- What is needed -
Return, from the data that follows, each line that holds the word "pensions".

Saved data entries

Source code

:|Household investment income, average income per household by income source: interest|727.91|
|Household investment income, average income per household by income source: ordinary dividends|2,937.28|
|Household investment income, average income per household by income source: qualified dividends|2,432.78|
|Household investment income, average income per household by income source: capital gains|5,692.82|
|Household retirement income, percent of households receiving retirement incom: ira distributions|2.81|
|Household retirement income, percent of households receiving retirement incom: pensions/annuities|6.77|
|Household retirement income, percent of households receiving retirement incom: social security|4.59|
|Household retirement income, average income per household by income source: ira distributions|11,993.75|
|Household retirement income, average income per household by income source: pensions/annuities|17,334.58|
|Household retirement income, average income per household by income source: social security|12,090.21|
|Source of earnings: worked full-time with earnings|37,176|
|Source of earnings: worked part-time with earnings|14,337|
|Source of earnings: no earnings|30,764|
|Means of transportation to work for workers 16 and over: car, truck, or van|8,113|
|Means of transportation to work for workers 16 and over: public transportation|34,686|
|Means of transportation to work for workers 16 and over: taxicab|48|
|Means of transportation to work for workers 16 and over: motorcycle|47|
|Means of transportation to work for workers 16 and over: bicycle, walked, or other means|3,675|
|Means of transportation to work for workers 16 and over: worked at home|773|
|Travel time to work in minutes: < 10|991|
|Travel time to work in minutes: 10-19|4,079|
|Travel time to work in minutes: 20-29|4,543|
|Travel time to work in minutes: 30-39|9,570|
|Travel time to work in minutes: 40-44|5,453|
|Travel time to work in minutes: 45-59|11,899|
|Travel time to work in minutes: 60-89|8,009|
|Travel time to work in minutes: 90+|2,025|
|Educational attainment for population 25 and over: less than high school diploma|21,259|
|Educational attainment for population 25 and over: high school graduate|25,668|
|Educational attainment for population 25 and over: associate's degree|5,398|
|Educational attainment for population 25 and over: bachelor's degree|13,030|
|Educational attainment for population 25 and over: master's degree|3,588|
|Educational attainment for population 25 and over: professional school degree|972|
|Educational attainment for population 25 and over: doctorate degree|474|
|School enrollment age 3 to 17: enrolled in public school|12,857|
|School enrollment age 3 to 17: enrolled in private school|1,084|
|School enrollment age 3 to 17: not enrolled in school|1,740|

- Exercise answer -
|Household retirement income, percent of households receiving retirement incom: pensions/annuities|6.77|
|Household retirement income, average income per household by income source: pensions/annuities|17,334.58|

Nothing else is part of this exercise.